-- Untersuchter Text --
Egal was passiert: es muss ein großer Plan dahinter stecken. Verschwörungstheorien haben wieder Hochsaison. Die USA wollen Europa in einen Krieg gegen das friedliche Russland hetzen. Die Nato kreist Russland ein, obwohl sie versprochen hat, sich nicht nach Osten auszudehnen. Deshalb hat die USA in der Ukraine auch einen faschistischen Putsch orchestriert. Gezielt wird eine muslimische Masseneinwanderung nach Europa gesteuert, um so die europäische Identität zu zerstören. Wer sich politisch diesem Plan widersetzt, wird in die Enge getrieben, bis er abtreten muss.
Nur in einem Pakt mit Russland könne Europa sich von dieser (was auch immer sie sein mag) Fremdherrschaft befreien. Das sind nur die gängigsten Erzählmuster, die heute tief in politische und gesellschaftliche Kreise wirken, und als Erklärung für so ziemlich alle Ereignisse herhalten müssen.
Faszinierend daran ist: es könnte ja tatsächlich so sein. Allerdings nur dann, wenn man die Fakten beiseite schiebt, und Handlungen immer nur als Teil eines großen Plans sieht, über den eine bestimmte Gruppen von Leuten die Welt steuert. Ob dieser "große Plan" die Erklärung dafür sein könnte, warum dieses Erzählmuster auch in katholisch-konservativen Kreisen so massiv einschlägt, wäre einmal eine eigene Untersuchung wert.
Am 28. März 2018 veröffentlichte die Hohe Repräsentantin der EU für Außen- und Sicherheitspolitik einen "Aktionsplan zur militärischen Mobilität" in der EU. Kaum war die Pressemeldung der EU-Kommission dazu publiziert, kamen über die üblichen Kanäle schon die Meldungen, wonach nun endlich klar sei, die EU werde von den USA in Kriegsvorbereitungen gegen Russland gehetzt. Sämtliche EU-Länder werden nun "von der EU" angehalten, Straßen und Brücken so auszubauen, dass die Panzer ungehindert Richtung Osten rollen können.
Ein Blick in den Aktionsplan lässt die Sache schon etwas weniger dramatisch erscheinen. Das Papier wurde bereits im Vorjahr von Kommissionspräsident Juncker in seiner "State of the Union" Rede für dieses Frühjahr angekündigt. Nichts deutet darauf hin, dass hier irgendwer in einen Krieg gehetzt werden solle. Der Aktionsplan gibt den gemeinsamen Diskussionsstand der EU-Länder zur Sicherheitspolitik im Bereich der Mobilität wieder. Er skizziert die nach wie vor gegebene Kleinräumigkeit Europas in der Sicherheitsfrage und versucht, Lösungswege aufzuzeigen. Im EU-Binnenmarkt gibt es mittlerweile funktionierende Abläufe im grenzüberschreitenden Transport von Gefahrengütern. Bei militärischen Transporten aber funktioniert der Binnenmarkt offenbar nach wie vor nicht.

-- Datenübersicht --

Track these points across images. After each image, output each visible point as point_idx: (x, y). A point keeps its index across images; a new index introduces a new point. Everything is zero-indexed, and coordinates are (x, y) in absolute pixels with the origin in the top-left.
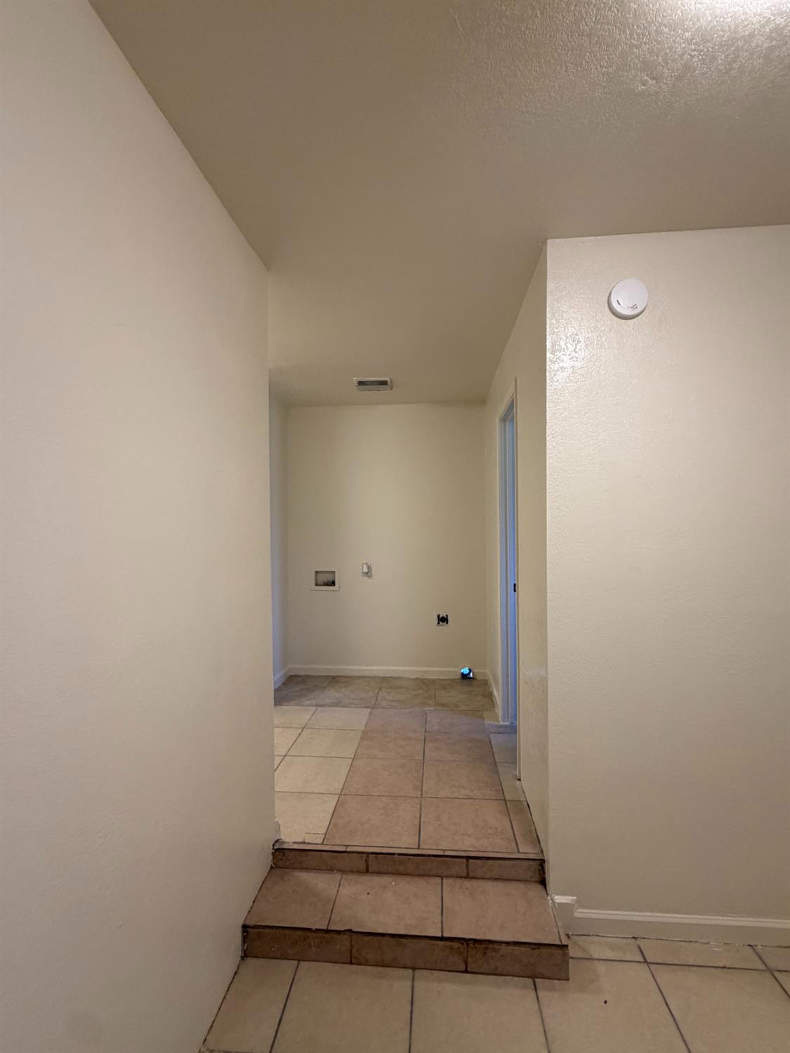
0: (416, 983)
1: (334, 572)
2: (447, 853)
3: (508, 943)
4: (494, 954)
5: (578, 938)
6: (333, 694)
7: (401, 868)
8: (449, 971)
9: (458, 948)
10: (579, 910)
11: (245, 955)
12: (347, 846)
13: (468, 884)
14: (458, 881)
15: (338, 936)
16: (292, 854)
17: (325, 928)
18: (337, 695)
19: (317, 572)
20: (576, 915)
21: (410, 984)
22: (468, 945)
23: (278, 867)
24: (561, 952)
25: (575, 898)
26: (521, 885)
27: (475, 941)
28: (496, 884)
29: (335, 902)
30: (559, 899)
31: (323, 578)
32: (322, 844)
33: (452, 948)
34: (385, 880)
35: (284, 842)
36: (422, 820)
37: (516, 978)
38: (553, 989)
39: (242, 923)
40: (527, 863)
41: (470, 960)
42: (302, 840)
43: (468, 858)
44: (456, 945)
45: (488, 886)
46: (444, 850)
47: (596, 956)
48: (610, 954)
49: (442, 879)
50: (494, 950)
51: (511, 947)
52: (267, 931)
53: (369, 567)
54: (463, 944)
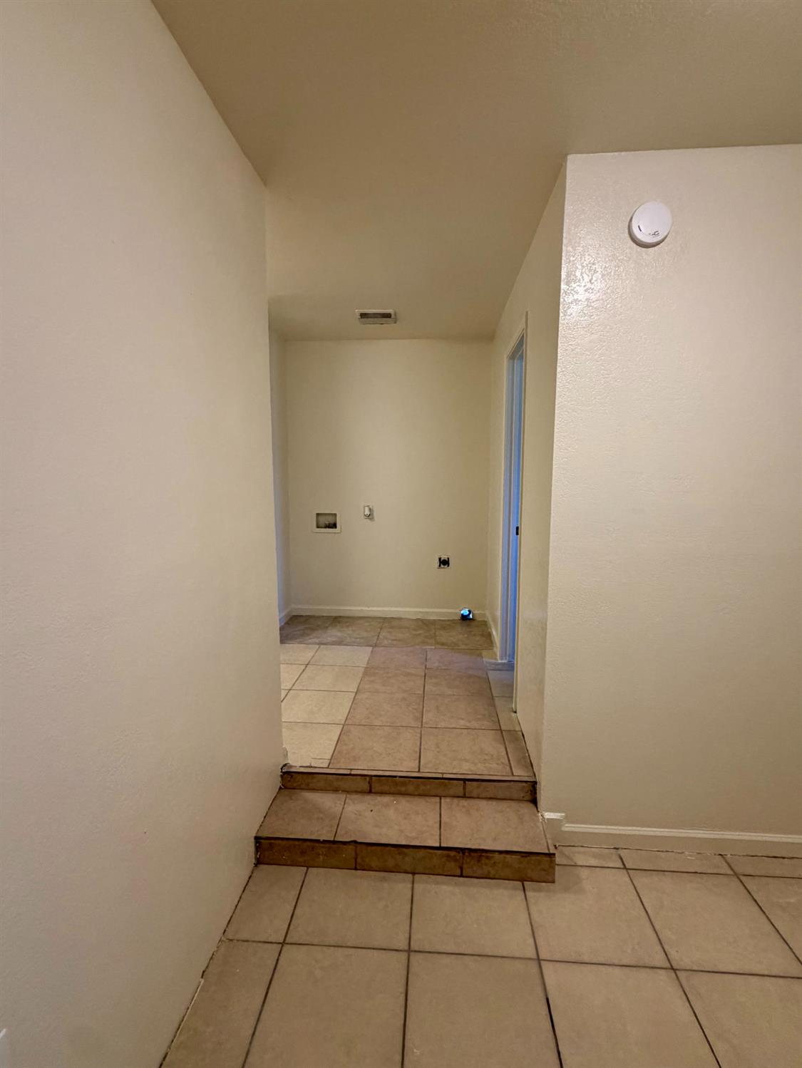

-- Aufgabenstellung --
Ändern Sie im untersuchten Text alles von „Nur in einem“ bis hinunter zu „Ereignisse herhalten müssen.“ ab, indem Sie „Fremdherrschaft“ durch „Vorherrschaft“ ersetzen, und geben Sie diesen Abschnitt vollständig wieder.

-- Lösung --
Nur in einem Pakt mit Russland könne Europa sich von dieser (was auch immer sie sein mag) Vorherrschaft befreien. Das sind nur die gängigsten Erzählmuster, die heute tief in politische und gesellschaftliche Kreise wirken, und als Erklärung für so ziemlich alle Ereignisse herhalten müssen.